Hopkins responded to the faculty with a six-page statement Monday, arguing that it was in a stronger financial position because of steps it had taken in the past decade to put aside money and had maintained surpluses of 1.5 to 2.5 percent of revenues over the past several years.
“The university’s balance sheet is strong, and significantly stronger than it was during the 2009 global financial crisis,” the statement said.
The statement to the faculty said the pandemic brought an unprecedented downturn, but instead of widespread layoffs and furloughs, “we focused intensively on protecting jobs, driven by concerns for the well being of our employees and their families, as well as our broader responsibility as an economic anchor for the city of Baltimore and the state of Maryland.”
David Celentano, a professor and chair of the epidemiology department, said he believes the friction that developed between the faculty and the university was in part about the messaging of the financial cuts. After a recent virtual town hall meeting with faculty, he said, he believes there is more agreement about the decisions.
“They went through all the choices ... I think people were quite satisfied. In the end, the $100 million take was probably the right thing to do,” he said, referring to the approximate amount that retirement benefit contributions were cut.
However, Derek Schilling, a professor of French, disagrees. A university with a $6.2 billion endowment ought to be able to draw more from that endowment in an emergency such as the pandemic rather than make painful cuts to research and compensation, said Schilling.
Schilling and other faculty believe the university has strayed from its central mission of educating students to a become a corporation that is buying up real estate around Baltimore and in Washington, including the Newseum building. In addition, the university has added dozens of highly paid administrators to its ranks in the last decade, he said.
“It does seem clear the university is overextended,” Butler said. “We buy buildings. We have a hospital in Tampa. These are all things that have immediate costs.”
He said the university should focus on its core mission of “training the next generation of scientists, humanists, musicians and medical professionals. We can’t sacrifice that to some short-term splashy gain.”
The faculty believes there are other places to cut than professor pensions.
“The gifts that were given to the institution over time were meant to get it through those tough patches,” Schilling said. “This is an institution with a large pool of assets, it can afford to think again about pensions.”
The issues that the faculty raise go far beyond the current crisis and run through a series of unpopular decisions made by the administration in recent years, including the decision to forge ahead with a police force and the president exerting more control over tenure decisions. The university suspended its plans for the police force earlier this month.
“What I think we have seen at Hopkins is a fairly rapid diminishment of the faculty’s role in the direction of the university,” Butler said.

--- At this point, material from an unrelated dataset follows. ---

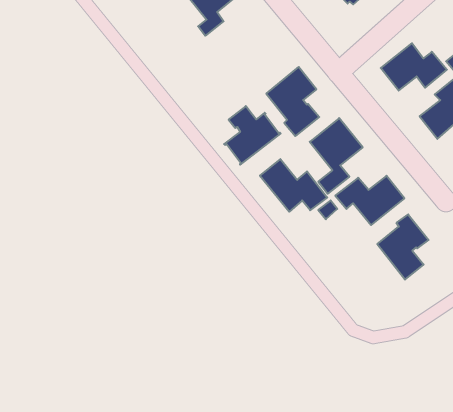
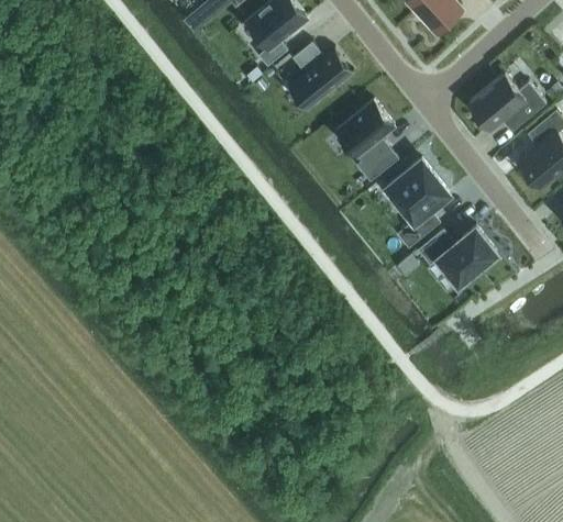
building: [224,106,281,165] -> [286,44,352,112]
building: [260,159,327,212] -> none
building: [377,214,429,280] -> none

He said the university was established on a principle of shared governance by administration and faculty, but faculty power has been eroded.
“It became acutely painful in the last few months as the university began making decisions” during COVID-19, he said.
In its letter, sent last week, the faculty asks the president and Board of Trustees to take “immediate steps to include elected faculty voices at all levels of university decision-making.”
In its response to the faculty, the administration argued faculty already play a role. About a dozen faculty members were involved in the pandemic budget cuts as part of a faculty budget advisory committee, although Celentano said the faculty did not make budget decisions but advised about messaging.
In addition, the administration said it has just created a new pandemic academic advisory committee, that “will be consulted frequently and be integrally involved in university level decision-making through the course of the pandemic.”
Butler said he is hopeful that the trustees of the university will recognize the faculty is saying “enough is enough” and will take action.